£4m-plus payout for immigration detainees held unlawfully

Updated

The Government has paid more than £4 million in compensation to people held unlawfully in immigration detention centres in 2014-15.

A Freedom of Information request by the BBC's Victoria Derbyshire programme found that £4-5m was paid out in each of the previous three years as well, totalling £18m.

About 30,000 people pass through the UK's detention centres, also known as immigration removal centres, every year.

They house people the Government is trying to deport, including failed asylum seekers and foreign prisoners.

If judges determine the Government has detained someone unlawfully, it must pay compensation.

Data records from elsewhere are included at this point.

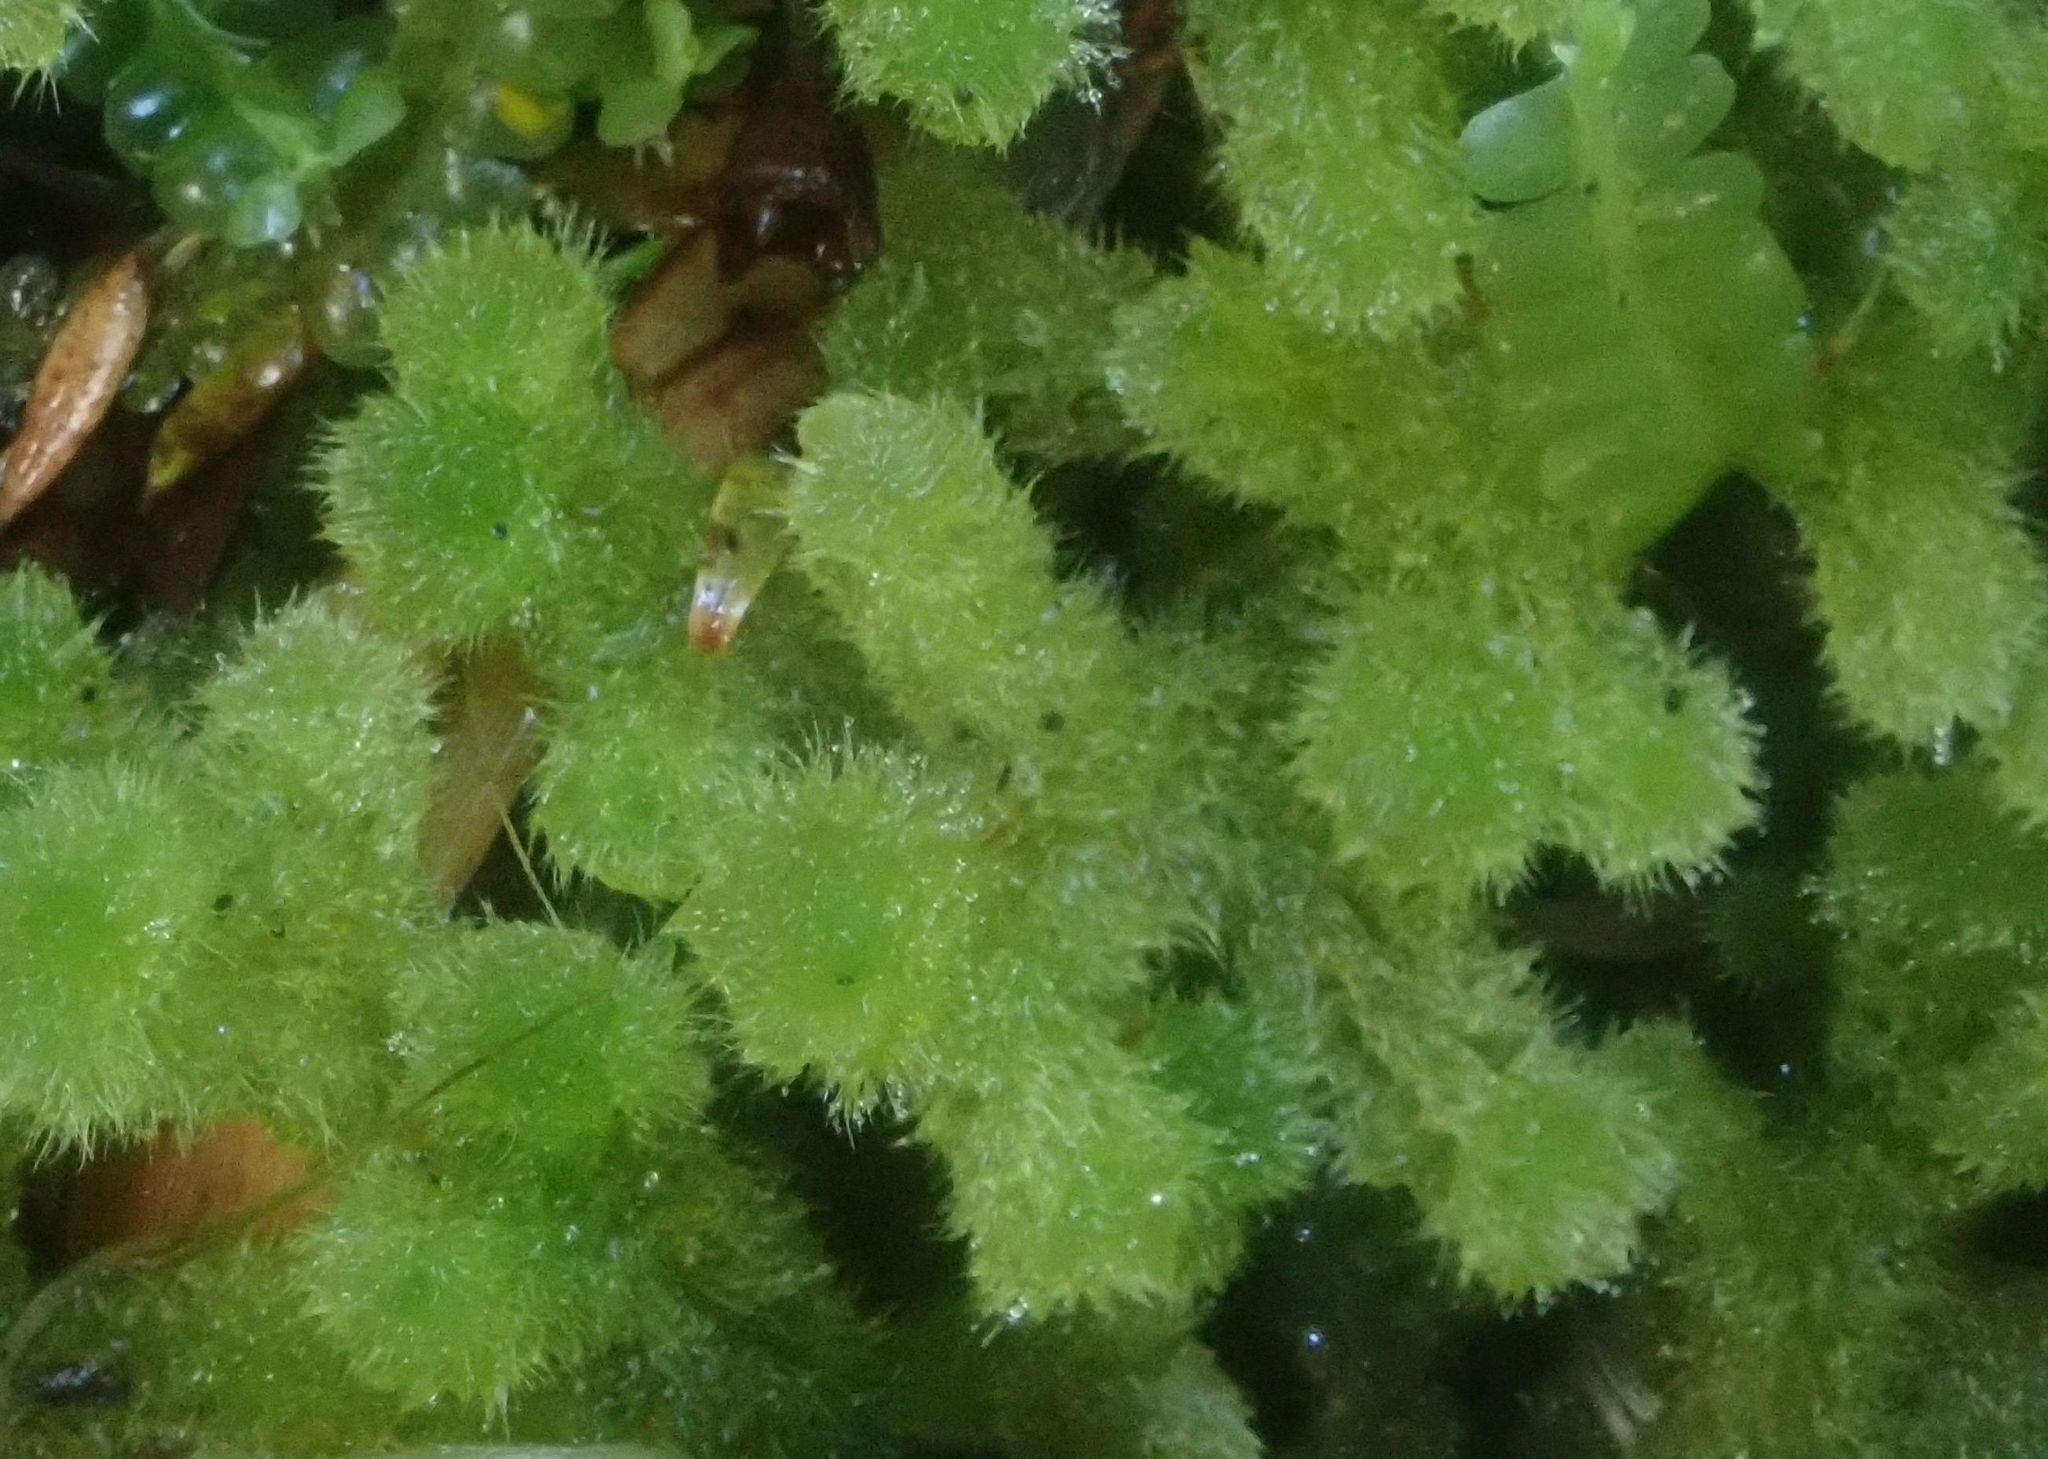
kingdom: Plantae
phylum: Marchantiophyta
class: Jungermanniopsida
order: Jungermanniales
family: Trichocoleaceae
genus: Leiomitra
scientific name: Leiomitra lanata
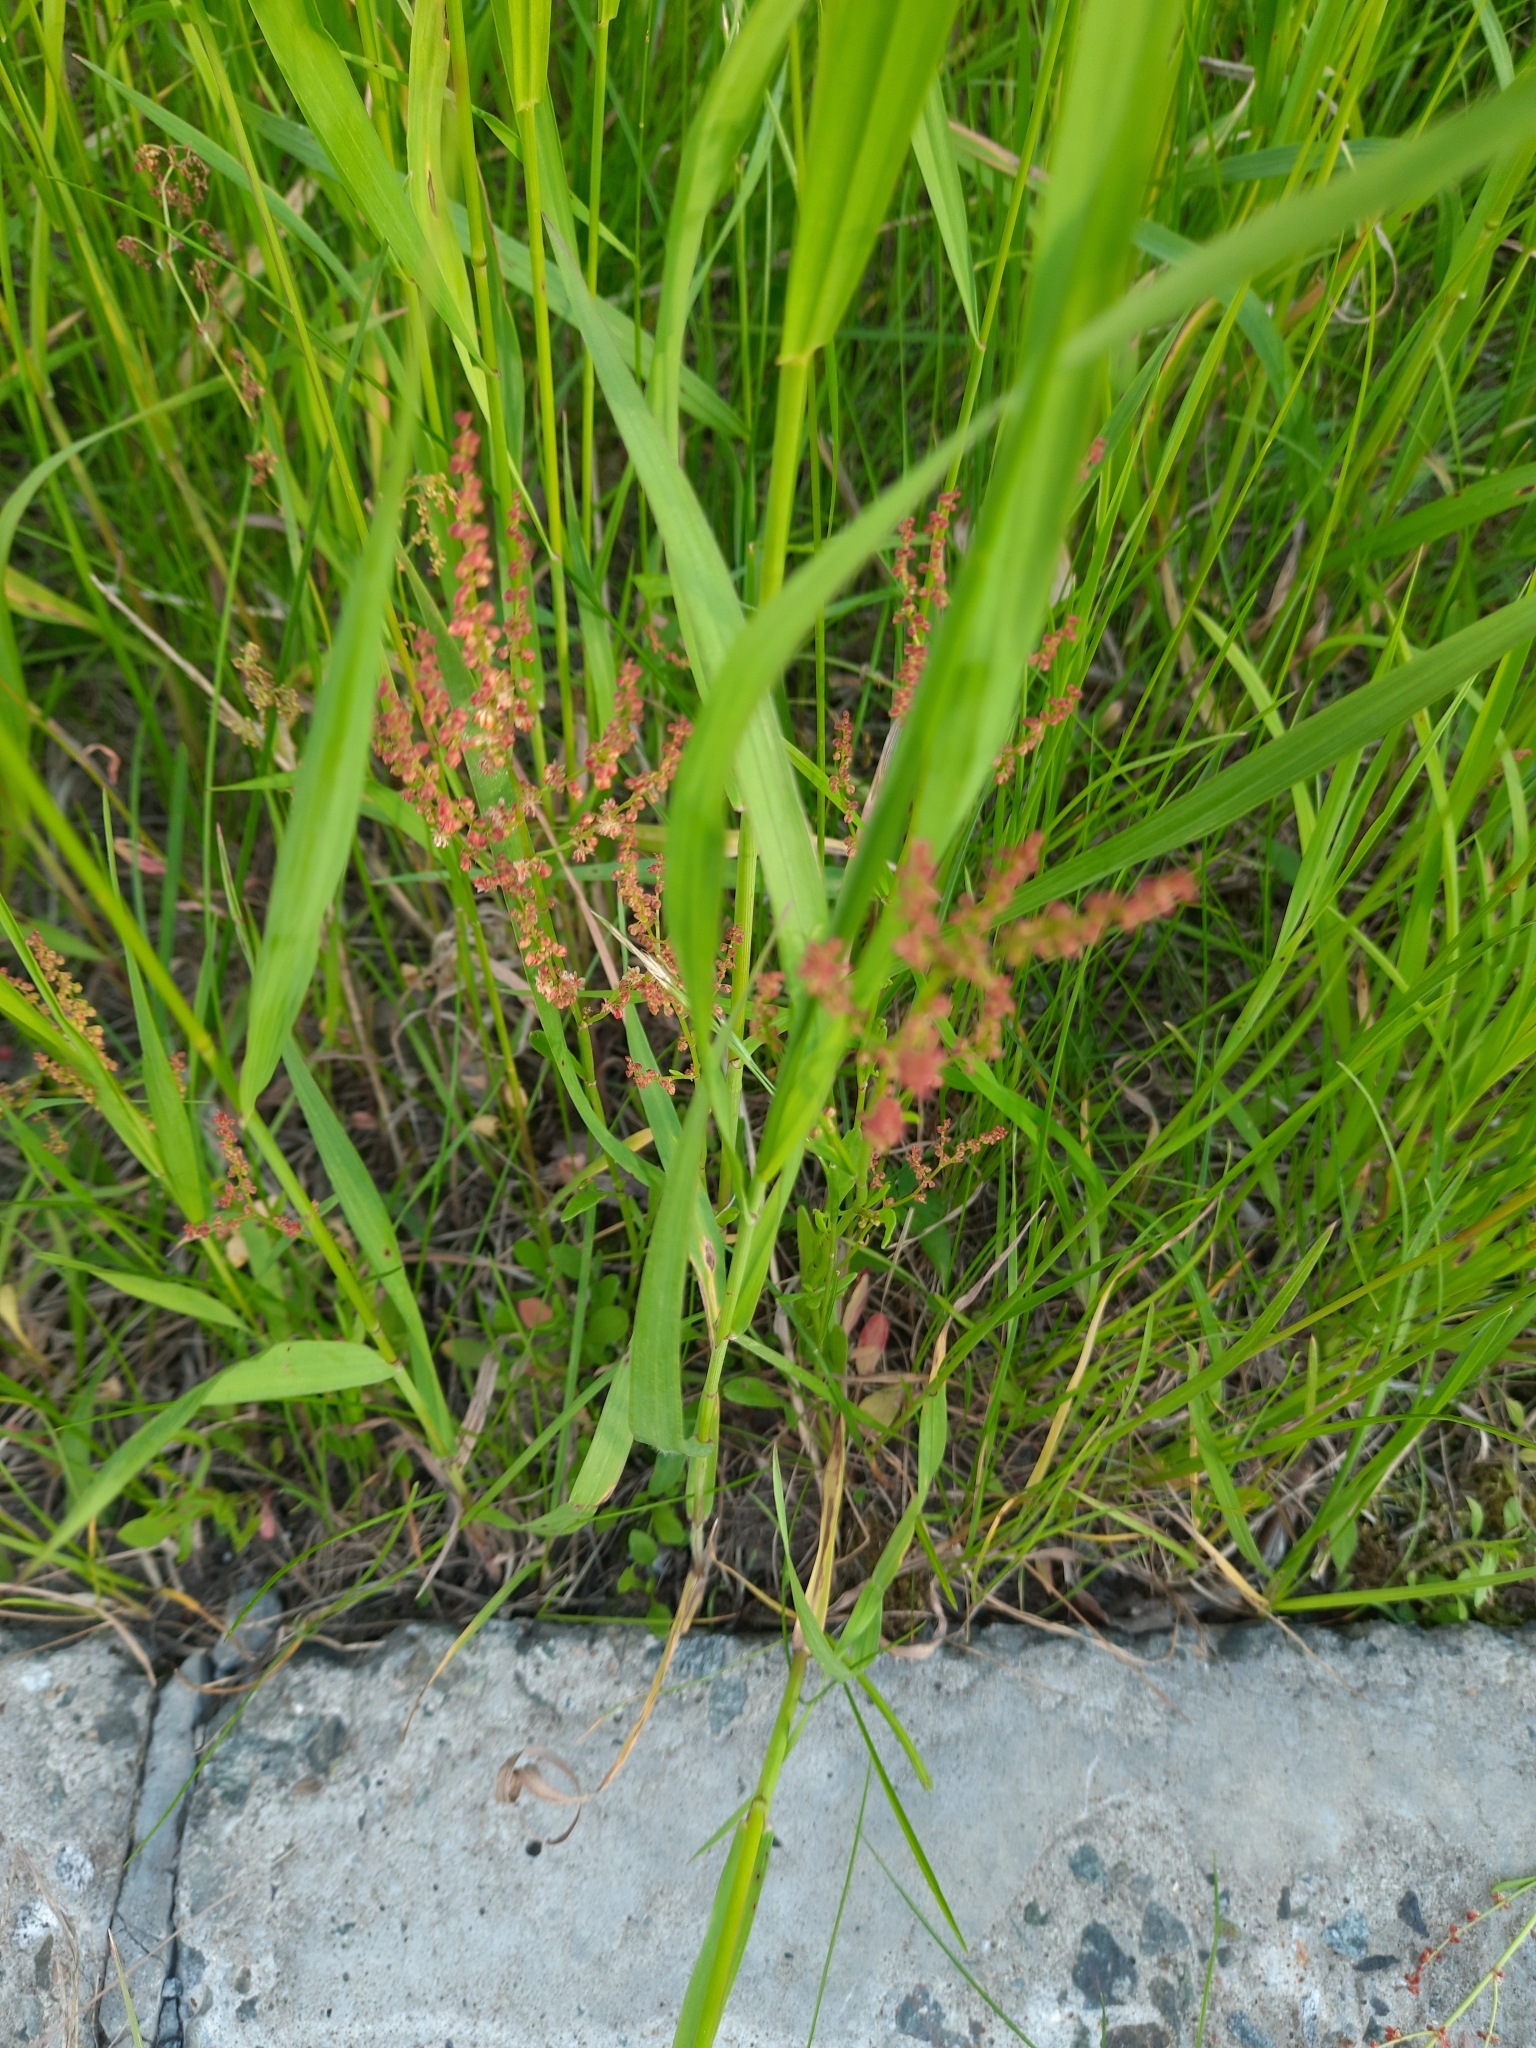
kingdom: Plantae
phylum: Tracheophyta
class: Magnoliopsida
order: Caryophyllales
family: Polygonaceae
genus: Rumex
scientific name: Rumex acetosella
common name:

In total the Government paid out £4,461,344 in 2011-12, £5,017,971 in 2012-13, £4,775,000 in 2013-14 and £4,000,000 in 2014-15.

Conservative MP Tim Loughton, a member of the Home Affairs Committee, said that last year 60% of the 32,000 people who went through the centres went back into the community, which suggested the system was not working.

He told the BBC: "These are not prisons, they are places purely to hold people who might be at risk of absconding between getting hold of them and putting them on a plane out of the country.

"I think many taxpayers would be greatly annoyed and offended that their money is going not only to look after some of these people who should not be in these detention centres, but we're actually having to pay out compensation because the courts have deemed that they've been detained wrongly as well."

A Home Office spokeswoman insisted detention was "an important part of a firm but fair immigration system, helping to ensure that those with no right to remain in the UK are returned to their home country if they will not leave voluntarily".

She said the Government was committed to treating detainees with respect and proposed reforms after an independent review would lead to a reduction in the number of detainees and the time they spend in detention.

In March, Gilberto Silva Santos, a Brazilian chef, won £136,048 damages at the High Court for false imprisonment and breaches of EU law.

A judge ruled the Home Secretary and her officials treated him in an "outrageously oppressive and unconstitutional way" after he was unlawfully detained for 154 days in 2012, despite being married to an EU national.